→ **Exercise**:
Transcribe all of the data, leaving nothing out and changing nothing.

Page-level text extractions
━━━━━━

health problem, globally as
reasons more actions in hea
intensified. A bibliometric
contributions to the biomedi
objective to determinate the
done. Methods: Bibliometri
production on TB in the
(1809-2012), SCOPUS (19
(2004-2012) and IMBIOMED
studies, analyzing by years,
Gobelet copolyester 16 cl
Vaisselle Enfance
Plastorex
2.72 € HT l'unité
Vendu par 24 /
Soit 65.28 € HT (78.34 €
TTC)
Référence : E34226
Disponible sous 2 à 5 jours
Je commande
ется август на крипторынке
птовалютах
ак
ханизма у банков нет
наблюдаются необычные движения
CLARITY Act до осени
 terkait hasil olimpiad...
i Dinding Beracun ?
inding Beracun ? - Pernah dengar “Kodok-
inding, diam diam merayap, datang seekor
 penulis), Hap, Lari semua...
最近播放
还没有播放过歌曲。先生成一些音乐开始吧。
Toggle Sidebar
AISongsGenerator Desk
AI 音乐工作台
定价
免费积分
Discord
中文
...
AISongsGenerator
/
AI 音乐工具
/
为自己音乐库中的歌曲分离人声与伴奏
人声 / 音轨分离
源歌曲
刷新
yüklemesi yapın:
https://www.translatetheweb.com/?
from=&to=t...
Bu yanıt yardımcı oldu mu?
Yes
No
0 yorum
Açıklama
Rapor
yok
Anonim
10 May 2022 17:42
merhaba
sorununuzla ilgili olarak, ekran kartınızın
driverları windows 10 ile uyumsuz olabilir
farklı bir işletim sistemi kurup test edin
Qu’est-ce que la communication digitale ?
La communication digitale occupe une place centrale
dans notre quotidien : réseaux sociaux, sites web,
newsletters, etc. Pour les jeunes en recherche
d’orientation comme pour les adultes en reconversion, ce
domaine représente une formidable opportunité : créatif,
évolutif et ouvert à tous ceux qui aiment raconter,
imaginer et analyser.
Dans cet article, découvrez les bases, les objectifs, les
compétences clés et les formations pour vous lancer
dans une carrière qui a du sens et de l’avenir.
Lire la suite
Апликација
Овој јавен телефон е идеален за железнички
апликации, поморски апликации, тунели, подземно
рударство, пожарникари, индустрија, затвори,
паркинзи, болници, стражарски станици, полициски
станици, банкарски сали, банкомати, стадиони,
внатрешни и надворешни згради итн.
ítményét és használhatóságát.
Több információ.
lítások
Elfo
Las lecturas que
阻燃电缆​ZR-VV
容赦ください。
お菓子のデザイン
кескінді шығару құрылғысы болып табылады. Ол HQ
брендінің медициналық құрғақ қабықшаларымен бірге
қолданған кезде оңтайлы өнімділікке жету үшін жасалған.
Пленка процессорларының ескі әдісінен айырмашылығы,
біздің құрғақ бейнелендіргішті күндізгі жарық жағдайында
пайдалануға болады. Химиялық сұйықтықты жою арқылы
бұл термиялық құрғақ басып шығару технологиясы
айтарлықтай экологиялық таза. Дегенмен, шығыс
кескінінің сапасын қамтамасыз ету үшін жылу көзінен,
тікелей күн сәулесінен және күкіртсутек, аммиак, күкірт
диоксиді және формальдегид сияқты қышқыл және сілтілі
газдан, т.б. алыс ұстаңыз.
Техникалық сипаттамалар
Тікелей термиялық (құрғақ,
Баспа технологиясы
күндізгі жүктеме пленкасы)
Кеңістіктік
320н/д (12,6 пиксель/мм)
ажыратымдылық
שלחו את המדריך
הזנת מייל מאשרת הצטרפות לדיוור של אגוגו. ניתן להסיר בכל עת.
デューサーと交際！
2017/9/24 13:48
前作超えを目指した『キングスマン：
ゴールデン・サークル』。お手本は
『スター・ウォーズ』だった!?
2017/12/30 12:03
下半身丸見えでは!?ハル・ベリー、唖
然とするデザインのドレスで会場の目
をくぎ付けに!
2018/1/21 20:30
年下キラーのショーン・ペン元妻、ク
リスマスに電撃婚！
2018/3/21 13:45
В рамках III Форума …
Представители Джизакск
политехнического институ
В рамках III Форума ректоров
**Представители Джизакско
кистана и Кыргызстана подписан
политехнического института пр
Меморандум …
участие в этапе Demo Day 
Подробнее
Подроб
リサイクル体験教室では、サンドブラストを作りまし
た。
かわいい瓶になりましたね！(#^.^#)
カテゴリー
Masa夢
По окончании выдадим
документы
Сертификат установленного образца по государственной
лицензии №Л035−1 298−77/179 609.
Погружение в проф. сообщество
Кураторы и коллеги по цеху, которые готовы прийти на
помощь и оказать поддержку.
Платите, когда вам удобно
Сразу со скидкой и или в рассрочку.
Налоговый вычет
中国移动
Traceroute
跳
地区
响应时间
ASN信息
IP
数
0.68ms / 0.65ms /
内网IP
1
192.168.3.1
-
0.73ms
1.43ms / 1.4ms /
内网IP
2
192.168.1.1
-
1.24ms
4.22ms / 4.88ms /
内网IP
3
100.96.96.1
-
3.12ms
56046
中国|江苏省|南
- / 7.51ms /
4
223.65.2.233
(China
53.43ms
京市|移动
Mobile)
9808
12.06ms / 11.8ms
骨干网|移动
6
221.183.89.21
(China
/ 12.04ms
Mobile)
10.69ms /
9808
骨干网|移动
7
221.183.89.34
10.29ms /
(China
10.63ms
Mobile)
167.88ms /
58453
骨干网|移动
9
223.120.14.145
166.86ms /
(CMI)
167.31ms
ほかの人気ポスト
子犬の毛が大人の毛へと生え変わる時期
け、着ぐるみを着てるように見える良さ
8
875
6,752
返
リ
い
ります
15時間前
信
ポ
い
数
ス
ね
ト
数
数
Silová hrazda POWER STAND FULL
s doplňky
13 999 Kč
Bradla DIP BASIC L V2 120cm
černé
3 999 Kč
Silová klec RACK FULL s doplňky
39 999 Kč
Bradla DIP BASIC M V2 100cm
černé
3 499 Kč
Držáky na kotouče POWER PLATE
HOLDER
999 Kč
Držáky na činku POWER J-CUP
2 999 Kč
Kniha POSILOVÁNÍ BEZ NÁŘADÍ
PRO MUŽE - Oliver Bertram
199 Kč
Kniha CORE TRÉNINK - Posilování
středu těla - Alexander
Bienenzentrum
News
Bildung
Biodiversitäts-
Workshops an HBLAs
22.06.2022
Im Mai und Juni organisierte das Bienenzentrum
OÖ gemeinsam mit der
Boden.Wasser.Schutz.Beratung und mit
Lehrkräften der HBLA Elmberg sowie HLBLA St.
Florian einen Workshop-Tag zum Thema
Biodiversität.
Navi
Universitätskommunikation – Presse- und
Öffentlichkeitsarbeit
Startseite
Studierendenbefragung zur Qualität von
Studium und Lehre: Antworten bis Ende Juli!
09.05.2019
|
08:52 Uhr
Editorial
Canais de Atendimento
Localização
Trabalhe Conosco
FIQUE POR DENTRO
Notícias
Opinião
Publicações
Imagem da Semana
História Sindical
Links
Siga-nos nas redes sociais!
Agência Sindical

━━━━━━

→ **Result for this exercise**:
health problem, globally as
reasons more actions in hea
intensified. A bibliometric
contributions to the biomedi
objective to determinate the
done. Methods: Bibliometri
production on TB in the
(1809-2012), SCOPUS (19
(2004-2012) and IMBIOMED
studies, analyzing by years,
Gobelet copolyester 16 cl
Vaisselle Enfance
Plastorex
2.72 € HT l'unité
Vendu par 24 /
Soit 65.28 € HT (78.34 €
TTC)
Référence : E34226
Disponible sous 2 à 5 jours
Je commande
ется август на крипторынке
птовалютах
ак
ханизма у банков нет
наблюдаются необычные движения
CLARITY Act до осени
 terkait hasil olimpiad...
i Dinding Beracun ?
inding Beracun ? - Pernah dengar “Kodok-
inding, diam diam merayap, datang seekor
 penulis), Hap, Lari semua...
最近播放
还没有播放过歌曲。先生成一些音乐开始吧。
Toggle Sidebar
AISongsGenerator Desk
AI 音乐工作台
定价
免费积分
Discord
中文
...
AISongsGenerator
/
AI 音乐工具
/
为自己音乐库中的歌曲分离人声与伴奏
人声 / 音轨分离
源歌曲
刷新
yüklemesi yapın:
https://www.translatetheweb.com/?
from=&to=t...
Bu yanıt yardımcı oldu mu?
Yes
No
0 yorum
Açıklama
Rapor
yok
Anonim
10 May 2022 17:42
merhaba
sorununuzla ilgili olarak, ekran kartınızın
driverları windows 10 ile uyumsuz olabilir
farklı bir işletim sistemi kurup test edin
Qu’est-ce que la communication digitale ?
La communication digitale occupe une place centrale
dans notre quotidien : réseaux sociaux, sites web,
newsletters, etc. Pour les jeunes en recherche
d’orientation comme pour les adultes en reconversion, ce
domaine représente une formidable opportunité : créatif,
évolutif et ouvert à tous ceux qui aiment raconter,
imaginer et analyser.
Dans cet article, découvrez les bases, les objectifs, les
compétences clés et les formations pour vous lancer
dans une carrière qui a du sens et de l’avenir.
Lire la suite
Апликација
Овој јавен телефон е идеален за железнички
апликации, поморски апликации, тунели, подземно
рударство, пожарникари, индустрија, затвори,
паркинзи, болници, стражарски станици, полициски
станици, банкарски сали, банкомати, стадиони,
внатрешни и надворешни згради итн.
ítményét és használhatóságát.
Több információ.
lítások
Elfo
Las lecturas que
阻燃电缆​ZR-VV
容赦ください。
お菓子のデザイン
кескінді шығару құрылғысы болып табылады. Ол HQ
брендінің медициналық құрғақ қабықшаларымен бірге
қолданған кезде оңтайлы өнімділікке жету үшін жасалған.
Пленка процессорларының ескі әдісінен айырмашылығы,
біздің құрғақ бейнелендіргішті күндізгі жарық жағдайында
пайдалануға болады. Химиялық сұйықтықты жою арқылы
бұл термиялық құрғақ басып шығару технологиясы
айтарлықтай экологиялық таза. Дегенмен, шығыс
кескінінің сапасын қамтамасыз ету үшін жылу көзінен,
тікелей күн сәулесінен және күкіртсутек, аммиак, күкірт
диоксиді және формальдегид сияқты қышқыл және сілтілі
газдан, т.б. алыс ұстаңыз.
Техникалық сипаттамалар
Тікелей термиялық (құрғақ,
Баспа технологиясы
күндізгі жүктеме пленкасы)
Кеңістіктік
320н/д (12,6 пиксель/мм)
ажыратымдылық
שלחו את המדריך
הזנת מייל מאשרת הצטרפות לדיוור של אגוגו. ניתן להסיר בכל עת.
デューサーと交際！
2017/9/24 13:48
前作超えを目指した『キングスマン：
ゴールデン・サークル』。お手本は
『スター・ウォーズ』だった!?
2017/12/30 12:03
下半身丸見えでは!?ハル・ベリー、唖
然とするデザインのドレスで会場の目
をくぎ付けに!
2018/1/21 20:30
年下キラーのショーン・ペン元妻、ク
リスマスに電撃婚！
2018/3/21 13:45
В рамках III Форума …
Представители Джизакск
политехнического институ
В рамках III Форума ректоров
**Представители Джизакско
кистана и Кыргызстана подписан
политехнического института пр
Меморандум …
участие в этапе Demo Day 
Подробнее
Подроб
リサイクル体験教室では、サンドブラストを作りまし
た。
かわいい瓶になりましたね！(#^.^#)
カテゴリー
Masa夢
По окончании выдадим
документы
Сертификат установленного образца по государственной
лицензии №Л035−1 298−77/179 609.
Погружение в проф. сообщество
Кураторы и коллеги по цеху, которые готовы прийти на
помощь и оказать поддержку.
Платите, когда вам удобно
Сразу со скидкой и или в рассрочку.
Налоговый вычет
中国移动
Traceroute
跳
地区
响应时间
ASN信息
IP
数
0.68ms / 0.65ms /
内网IP
1
192.168.3.1
-
0.73ms
1.43ms / 1.4ms /
内网IP
2
192.168.1.1
-
1.24ms
4.22ms / 4.88ms /
内网IP
3
100.96.96.1
-
3.12ms
56046
中国|江苏省|南
- / 7.51ms /
4
223.65.2.233
(China
53.43ms
京市|移动
Mobile)
9808
12.06ms / 11.8ms
骨干网|移动
6
221.183.89.21
(China
/ 12.04ms
Mobile)
10.69ms /
9808
骨干网|移动
7
221.183.89.34
10.29ms /
(China
10.63ms
Mobile)
167.88ms /
58453
骨干网|移动
9
223.120.14.145
166.86ms /
(CMI)
167.31ms
ほかの人気ポスト
子犬の毛が大人の毛へと生え変わる時期
け、着ぐるみを着てるように見える良さ
8
875
6,752
返
リ
い
ります
15時間前
信
ポ
い
数
ス
ね
ト
数
数
Silová hrazda POWER STAND FULL
s doplňky
13 999 Kč
Bradla DIP BASIC L V2 120cm
černé
3 999 Kč
Silová klec RACK FULL s doplňky
39 999 Kč
Bradla DIP BASIC M V2 100cm
černé
3 499 Kč
Držáky na kotouče POWER PLATE
HOLDER
999 Kč
Držáky na činku POWER J-CUP
2 999 Kč
Kniha POSILOVÁNÍ BEZ NÁŘADÍ
PRO MUŽE - Oliver Bertram
199 Kč
Kniha CORE TRÉNINK - Posilování
středu těla - Alexander
Bienenzentrum
News
Bildung
Biodiversitäts-
Workshops an HBLAs
22.06.2022
Im Mai und Juni organisierte das Bienenzentrum
OÖ gemeinsam mit der
Boden.Wasser.Schutz.Beratung und mit
Lehrkräften der HBLA Elmberg sowie HLBLA St.
Florian einen Workshop-Tag zum Thema
Biodiversität.
Navi
Universitätskommunikation – Presse- und
Öffentlichkeitsarbeit
Startseite
Studierendenbefragung zur Qualität von
Studium und Lehre: Antworten bis Ende Juli!
09.05.2019
|
08:52 Uhr
Editorial
Canais de Atendimento
Localização
Trabalhe Conosco
FIQUE POR DENTRO
Notícias
Opinião
Publicações
Imagem da Semana
História Sindical
Links
Siga-nos nas redes sociais!
Agência Sindical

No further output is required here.